── ИСХОДНЫЙ ТЕКСТ

Свежая версия глобального правительственного замысла, а именно, концепции долгосрочного социально-экономического развития страны на период до 2020 года и плана действий правительства до 2010 года, еще раз продемонстрировала колоссальный разрыв между двумя полюсами: детализированными планами правительства и крайне примитивными возможностями государственного управления. Можно ли в здравом уме надеяться, что методами административно-бюрократического управления, этой винтажной репликой еще петровской государственной машины, будет осуществлен переход к инновационному социально ориентированному типу развития посредством создания системы демократических институтов и расширения свободы предпринимательства, как это прогнозирует концепция?
Логика предложенного варианта развития — сначала создание демократических институтов свободного общества как базового условия реализации реформ, а потом осуществление насущных преобразований — порочна. Такой переход невозможен: госаппарат впустую растратит ресурсы на модернизацию.
Страны т. н. догоняющего развития, которым приходится реформировать большинство социальных институтов, лишь в последнюю очередь получают возможность модернизировать аппарат власти. Видимо, для успешности этой затеи государственный аппарат должен испытывать постоянное давление модернизированных и эффективных институтов непубличной природы. Во всяком случае, похожим образом формировались многие современные демократии. Да и в России институциональные петровские новации имели отдаленным эхом демократизацию политического режима 60-х годов XIX века.

────
── ИСХОДНЫЕ ДАННЫЕ

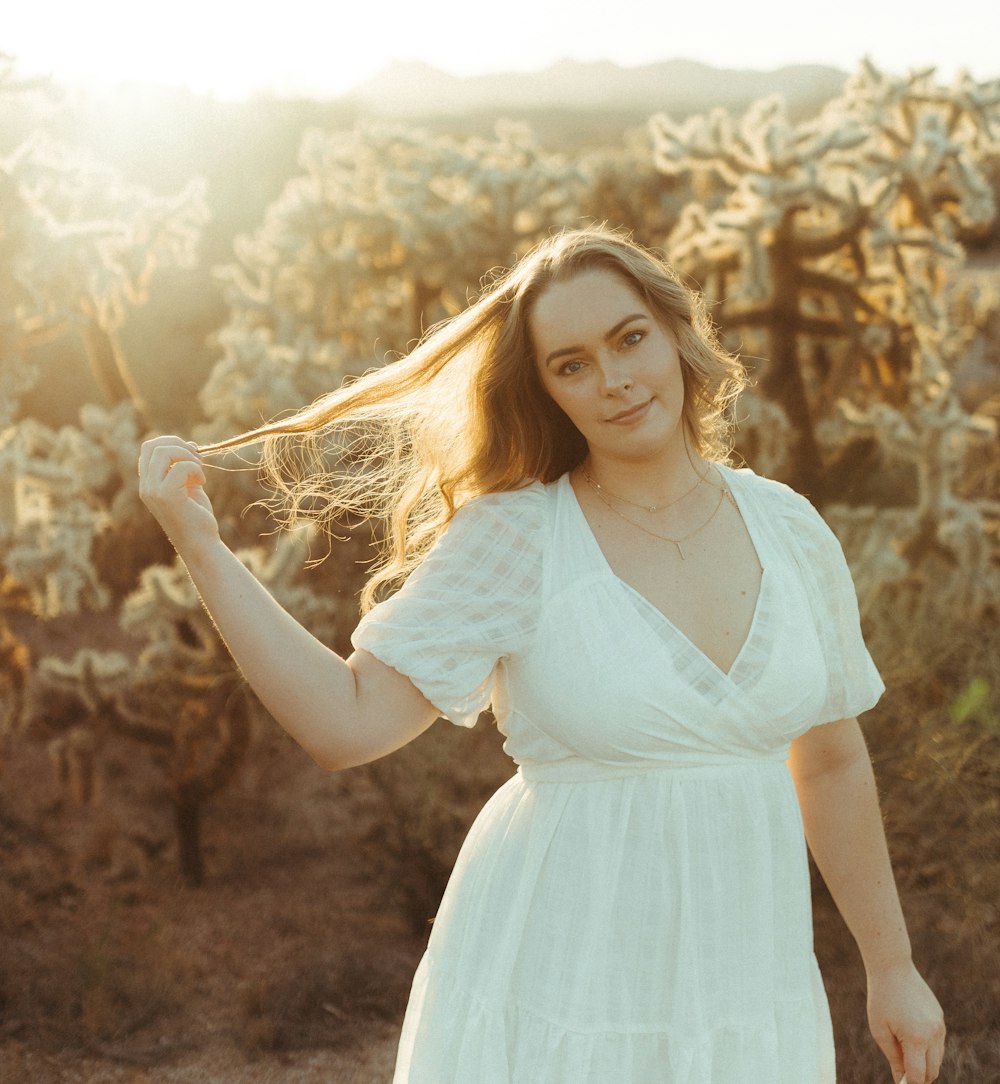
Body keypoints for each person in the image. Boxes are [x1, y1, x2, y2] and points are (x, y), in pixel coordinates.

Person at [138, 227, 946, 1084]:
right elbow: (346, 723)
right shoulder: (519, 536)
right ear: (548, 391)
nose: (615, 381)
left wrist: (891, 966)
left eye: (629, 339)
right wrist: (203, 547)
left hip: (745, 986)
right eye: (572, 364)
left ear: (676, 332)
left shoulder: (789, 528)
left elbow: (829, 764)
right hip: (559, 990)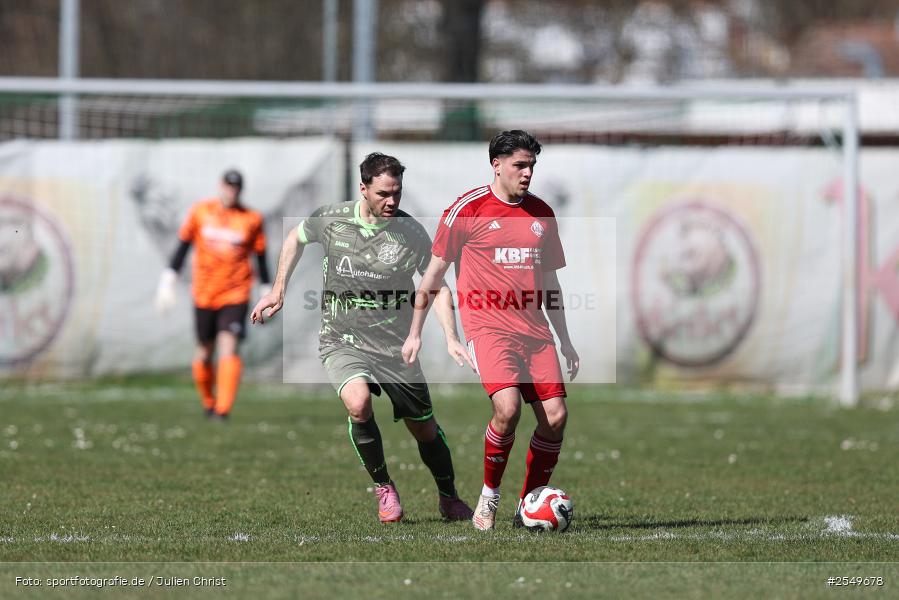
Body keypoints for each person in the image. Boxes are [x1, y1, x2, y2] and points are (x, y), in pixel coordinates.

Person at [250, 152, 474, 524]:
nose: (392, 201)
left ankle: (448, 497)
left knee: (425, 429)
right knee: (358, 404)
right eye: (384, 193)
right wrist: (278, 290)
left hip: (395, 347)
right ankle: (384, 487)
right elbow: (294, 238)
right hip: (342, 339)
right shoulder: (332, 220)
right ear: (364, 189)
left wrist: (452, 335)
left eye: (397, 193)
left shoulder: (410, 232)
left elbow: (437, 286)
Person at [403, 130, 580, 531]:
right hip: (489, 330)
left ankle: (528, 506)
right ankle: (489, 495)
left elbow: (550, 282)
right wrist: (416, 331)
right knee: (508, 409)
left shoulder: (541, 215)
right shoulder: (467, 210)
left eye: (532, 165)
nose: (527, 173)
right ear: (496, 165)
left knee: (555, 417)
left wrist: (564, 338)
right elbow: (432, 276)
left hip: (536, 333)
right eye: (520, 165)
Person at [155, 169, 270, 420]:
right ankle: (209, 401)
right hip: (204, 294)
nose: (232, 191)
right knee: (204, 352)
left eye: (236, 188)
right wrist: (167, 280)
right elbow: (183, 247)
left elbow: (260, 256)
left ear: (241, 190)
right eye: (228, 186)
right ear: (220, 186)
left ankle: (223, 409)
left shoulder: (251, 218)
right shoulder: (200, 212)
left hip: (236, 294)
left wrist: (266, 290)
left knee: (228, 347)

────
── ИСХОДНЫЕ ДАННЫЕ

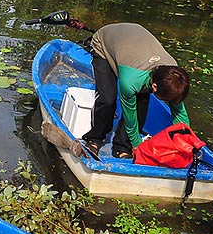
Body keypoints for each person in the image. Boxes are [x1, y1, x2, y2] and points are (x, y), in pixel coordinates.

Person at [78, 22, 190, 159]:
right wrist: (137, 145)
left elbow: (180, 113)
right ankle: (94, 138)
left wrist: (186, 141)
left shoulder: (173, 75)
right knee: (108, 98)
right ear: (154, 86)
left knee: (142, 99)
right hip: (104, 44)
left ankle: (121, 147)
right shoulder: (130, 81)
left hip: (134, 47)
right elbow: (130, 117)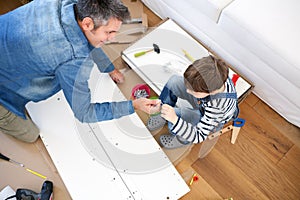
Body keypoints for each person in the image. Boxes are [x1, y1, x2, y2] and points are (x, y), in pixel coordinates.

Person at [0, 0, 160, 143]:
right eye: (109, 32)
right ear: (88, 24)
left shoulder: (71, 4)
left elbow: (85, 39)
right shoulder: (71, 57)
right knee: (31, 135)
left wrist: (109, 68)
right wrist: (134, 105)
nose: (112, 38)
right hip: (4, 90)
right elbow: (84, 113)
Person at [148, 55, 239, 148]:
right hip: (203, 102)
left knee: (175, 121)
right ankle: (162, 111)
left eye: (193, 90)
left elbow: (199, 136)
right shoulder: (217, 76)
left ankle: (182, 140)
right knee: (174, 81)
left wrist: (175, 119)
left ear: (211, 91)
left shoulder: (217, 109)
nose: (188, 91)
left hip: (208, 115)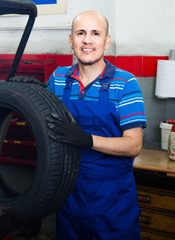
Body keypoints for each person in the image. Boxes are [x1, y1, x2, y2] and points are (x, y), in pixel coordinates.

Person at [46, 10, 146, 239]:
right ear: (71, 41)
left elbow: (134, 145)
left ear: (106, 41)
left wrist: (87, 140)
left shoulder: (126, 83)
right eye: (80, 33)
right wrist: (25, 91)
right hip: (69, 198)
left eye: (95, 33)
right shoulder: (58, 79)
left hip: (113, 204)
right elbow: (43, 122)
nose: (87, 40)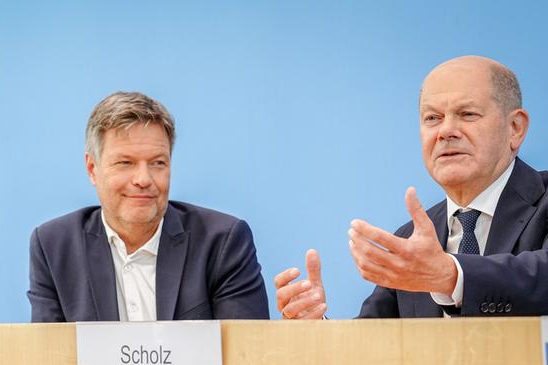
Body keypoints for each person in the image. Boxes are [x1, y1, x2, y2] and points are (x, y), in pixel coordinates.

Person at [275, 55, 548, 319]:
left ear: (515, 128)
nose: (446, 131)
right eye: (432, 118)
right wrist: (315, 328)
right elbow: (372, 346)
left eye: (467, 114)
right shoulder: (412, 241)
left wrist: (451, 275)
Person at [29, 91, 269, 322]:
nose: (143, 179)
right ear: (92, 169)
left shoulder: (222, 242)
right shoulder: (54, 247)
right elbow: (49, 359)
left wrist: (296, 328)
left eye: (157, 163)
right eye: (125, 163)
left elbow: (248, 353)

────

УСЛОВИЕ ЗАДАНИЯ: Продолжите текст о концепции долгосрочного развития страны до 2020 года, начав сразу после его последнего предложения. Приведённый листинг для выполнения задания не нужен.

ПОЛЕ ОТВЕТА:
Поэтому перед российским государственным аппаратом нужно ставить посильные задачи, понимая, что он нескоро изменит свою природу. Посильные задачи предполагают заимствования и не имеют ничего общего с буйным социал-прожектерством, свойственным концепции. Как показывает опыт 90-х годов, современным государственным аппаратом России может вполне успешно решаться задача прямого копирования и минимальной адаптации заимствованных институтов. При этом с большой долей уверенности можно утверждать заранее, что общественные издержки на такое копирование и адаптацию окажутся значительно ниже расходов российского общества на хождение нетореными путями. К сожалению,
вся история институционального строительства в России с 1917-го по 1991 год есть история провалов, поражений и колоссальных общественных потерь как платы за беспочвенное и жестокое новаторство.
Сложно привести пример общественного института, выпестованного в России в XX веке, который был бы нашим ноу-хау и удивлял бы своей эффективностью. Лишь несколько приходят на ум: лучше и быстрее других мы организуем очередь, а также имеем уникальную культуру ожидания в условиях неопределенности (например, в приемной чиновника или ответа на посланный запрос в адрес органа власти), но в будущее с такими институтами не прорвешься.
Концепция-2020 — толстый, страниц на 450, документ. Но и сейчас,
после года переговоров и согласований внутри правительства, нерешенными, по словам разработчиков концепции из МЭРТа, остались «всего» пять вопросов: модель пенсионной реформы, конфигурация налоговой системы, характер долгосрочной экономической политики, стратегия регионального развития и стратегия бюджетной политики.
Начать и кончить. Но начать лучше совсем иначе, чем это было сделано.
Прежде всего, пора заканчивать с многолетними потугами самостоятельно реформировать медико-фармакологический комплекс. Непрекращающийся поток институциональных новаций в сфере здравоохранения и лекарственного обеспечения с 1990 года и по настоящее время имеет своим итогом полную запутанность отношений, неопределенность обязательств и прав сторон. Разве Россия — единственное федеральное государство с развитым частным сектором экономики и стареющим населением? Нет, в схожих условиях функционирует добротное германское здравоохранение, чья модель в начале 90-х годов успешно распространена на новые федеральные земли бывшей ГДР.
Может пугать глубина требуемого преобразования, но разве прощание с тем, что мы имеем сегодня в организации медико-фармакологического комплекса есть утрата чего-то самоценного, имеющего отношение к национальной идентификации? Ничуть. Наоборот, эту особенность нашей общности даже демонстрировать стыдно. Лишь путем ускоренного заимствования институтов мы сможем решить проблему дефицита времени, а иначе недавние государственные инвестиции в технологии и инфраструктуру здравоохранения просто умрут.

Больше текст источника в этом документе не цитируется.